IIRC they can run several solar systems on a server, but they have devoted one whole server to the unofficial trading hub, Jita, because it is so busy.
EVE has the nice property where the universe is already split up into these nice partitions connected by a network of jump gates. It maps very nicely onto a server farm.
You're right that there aren't many truly large-scale seamless MMOs out there, and I agree that this project would help servers scale their worlds.
Sorry if my previous post came off as dismissive, as a game development enthusiast I was focused only on the application to games rather than the technology itself. The point I was trying to make is that even with this technology, we are unfortunately not closer to being able to create real-time action mmos. For an advancement in this area, we need a leap in network capabilities, rather than server efficiency.
Sharding like done in Eve is well established technically in the game development community. And I agree that this basically solves the problem we already know how to solve. The problem is in content, Most MMO's are designed to be content heavy, with zones of high-traffic, this causes a population density problem that creates the exact bandwidth problem you mention.
This doesn't solve any new problems, what it does do is provide a licensable technology that many studios have to re-invent themselves, there is value in that however.
I'd argue that the lack of "large-scale" MMO's is more due content production problems, and activity density (I don't care how good this grid database is, there is a density that will bottleneck it, at the very least, it will bottleneck the client's bandwidth pipes if nothing else.) Rather than huge technical limitations. MMO developers are pretty familiar with sharding these days.
I thought of that too. So if you have a large MMO presumable players wouldn't be uniformly distributed in the world. As in, here, there is a fairly constant 100 players per sq km. Rather I see hubs forming (maybe with some power law distribution) -- maybe a large city, market, planetary system, ring of hell, a battlefield that would disproportion ally hold a large number of entities vs other ares.
There then instead of node ownership based on the space grid, you'd want to somehow have node ownership based on clustering/density.
So maybe constantly iterate a K-means clustering algorithm, where servers are cluster centers and every player/client in the cluster belongs to that server.
That would be my back of the envelope approach. It probably has lots of terrible flaws that I haven't thought of yet.
I mean, I imagine that the system can handle the density by progressive balancing the tree. The problem is that gameplay doesn't do the same thing, A client wants to see all characters within 10(or w/e) meters, not the closest 10 characters.
This has nothing to do with sharding (except that if games wanted to use this it might help them do away with shards), and not related particularly to games at all (in fact, we think it could also be great for real-time graph databases).
I'm under the impression that the dependence on spacial locality in it's parallelization that it would actually perform pretty poorly as a general real-time graph database.
That's actually not true. A large part of the reason MMOs typically split the userbase into many shards is that the world design itself won't cope with the full userbase in a single instance of the world. You need a lot more space, a lot more places where interactions happen, etc. Imagine how much bigger the world of WoW would need to be to make the entire userbase work in a single world.
I know.
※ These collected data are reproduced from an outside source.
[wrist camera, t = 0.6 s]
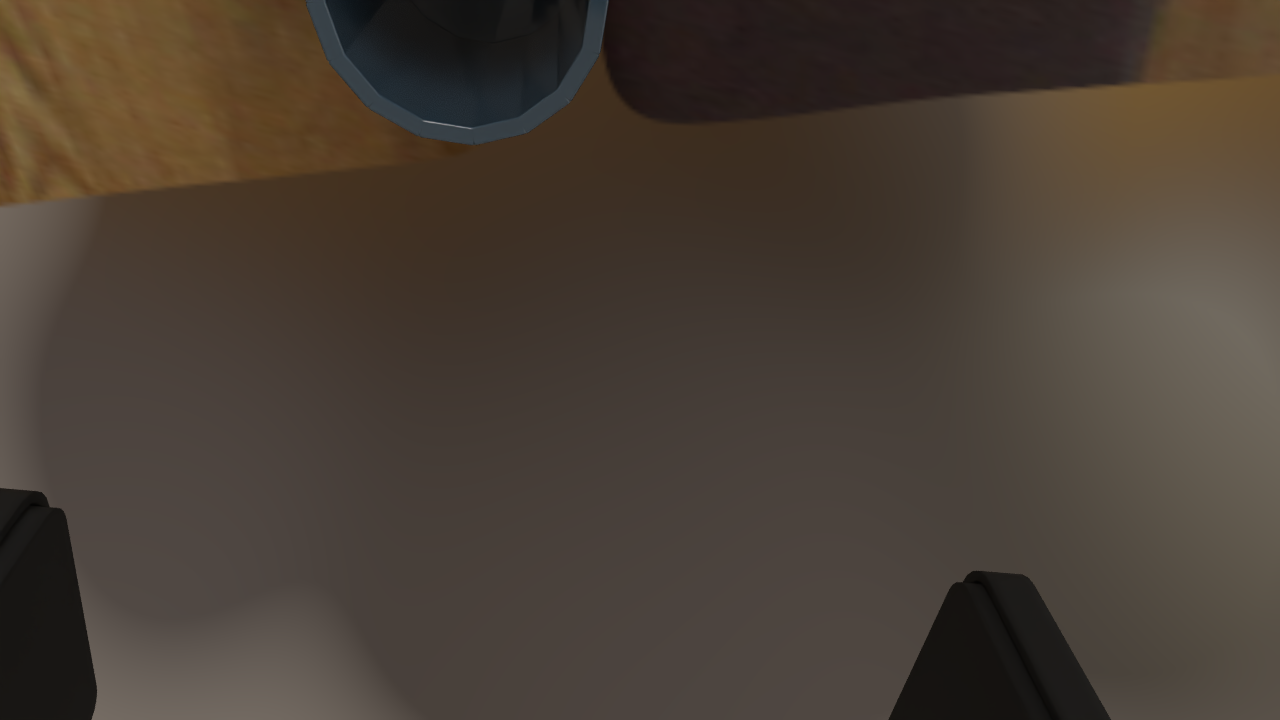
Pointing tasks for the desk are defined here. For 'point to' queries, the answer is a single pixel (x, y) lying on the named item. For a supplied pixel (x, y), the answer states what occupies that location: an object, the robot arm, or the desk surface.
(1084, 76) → the desk surface
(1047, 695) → the robot arm
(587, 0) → the pen cup
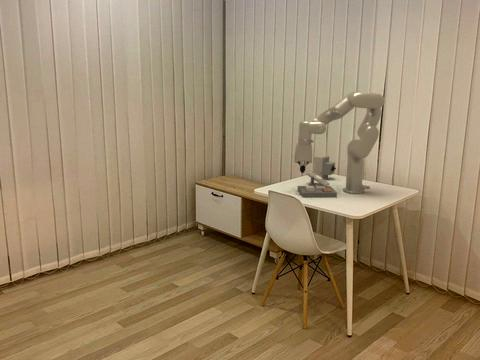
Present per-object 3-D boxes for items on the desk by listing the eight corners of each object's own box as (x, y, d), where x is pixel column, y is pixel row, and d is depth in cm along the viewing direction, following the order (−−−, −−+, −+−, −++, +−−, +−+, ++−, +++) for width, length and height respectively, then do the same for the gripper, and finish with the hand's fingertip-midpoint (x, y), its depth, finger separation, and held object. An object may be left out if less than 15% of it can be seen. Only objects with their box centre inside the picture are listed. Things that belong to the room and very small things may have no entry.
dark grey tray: (330, 190, 289) (330, 185, 289) (336, 197, 274) (336, 192, 273) (297, 190, 288) (297, 185, 287) (302, 197, 273) (302, 192, 272)
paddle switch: (314, 185, 287) (314, 176, 285) (315, 187, 282) (316, 177, 281) (308, 185, 286) (308, 176, 285) (309, 187, 282) (310, 177, 281)
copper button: (329, 193, 279) (329, 188, 279) (331, 195, 275) (331, 190, 274) (322, 193, 279) (322, 188, 278) (323, 195, 275) (324, 190, 274)
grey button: (312, 190, 278) (313, 185, 278) (314, 192, 274) (314, 187, 274) (305, 190, 278) (305, 185, 278) (306, 192, 274) (307, 187, 273)
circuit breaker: (332, 181, 314) (333, 158, 311) (312, 178, 322) (313, 156, 318) (336, 179, 320) (337, 157, 317) (317, 176, 328) (318, 155, 325)
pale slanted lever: (326, 184, 297) (307, 171, 301) (321, 192, 299) (303, 179, 303) (330, 182, 304) (311, 169, 308) (325, 189, 307) (307, 176, 310)
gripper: (315, 141, 282) (313, 171, 286) (290, 140, 281) (288, 170, 285) (318, 143, 275) (316, 174, 279) (292, 142, 274) (290, 173, 278)
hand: (302, 172), depth 282 cm, fingers closed
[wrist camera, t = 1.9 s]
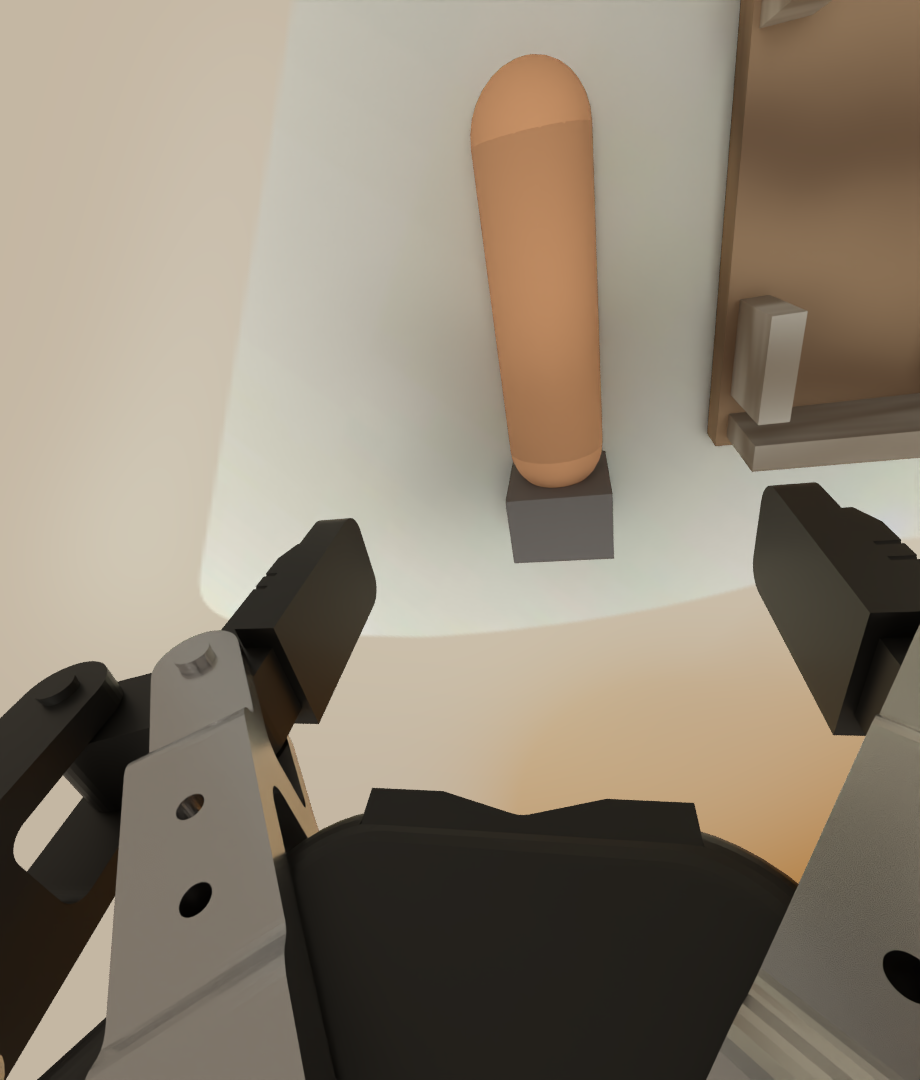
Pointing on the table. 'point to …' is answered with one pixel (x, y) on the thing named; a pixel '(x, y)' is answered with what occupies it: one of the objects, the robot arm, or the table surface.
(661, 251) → the table surface
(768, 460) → the brown pegged board
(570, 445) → the tan rounded rod
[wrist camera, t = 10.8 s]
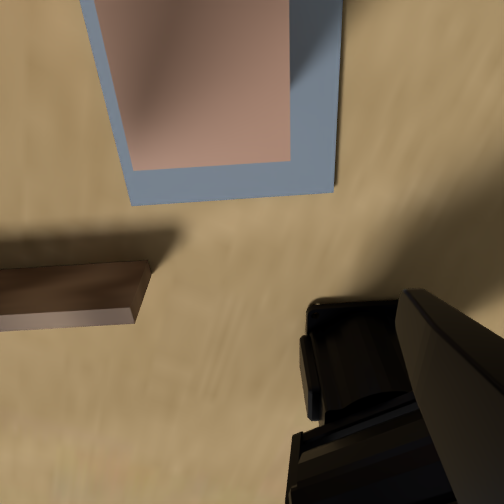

Deciding where to make the boundaries, and actually handling the handoffs between shards is difficult. It would be easier to write a game if you didn't have to worry about sharding.
I think you're misunderstanding what shards are. Shards in this context aren't pieces that interconnect, but rather completely independent worlds. A 'shard' is the entire world where players exist; players from shard A will never see players from shard B.
In the case of MMO architecture here are the relevant terms:
- Shard: Encompasses all parts of a single game world
- Zone: Area of the game which can't be further broken down; the players in this area are all connected to the same node and performing actions there.
- Instance: Area of the game which is unique for a player or group of players. This is done so that players can be together and not be interrupted by others, e.g. someone killing a boss before the group gets to it and having to wait for it to respawn. These are created on demand by players and go away after the players leave.
- Node: Single machine that runs parts of a shard. This could be one zone with a high average player count, or a bunch of zones with fairly low player counts (e.g. large open areas) and maybe some instances thrown in.
Some details here can change from game to game, but most of it's pretty general.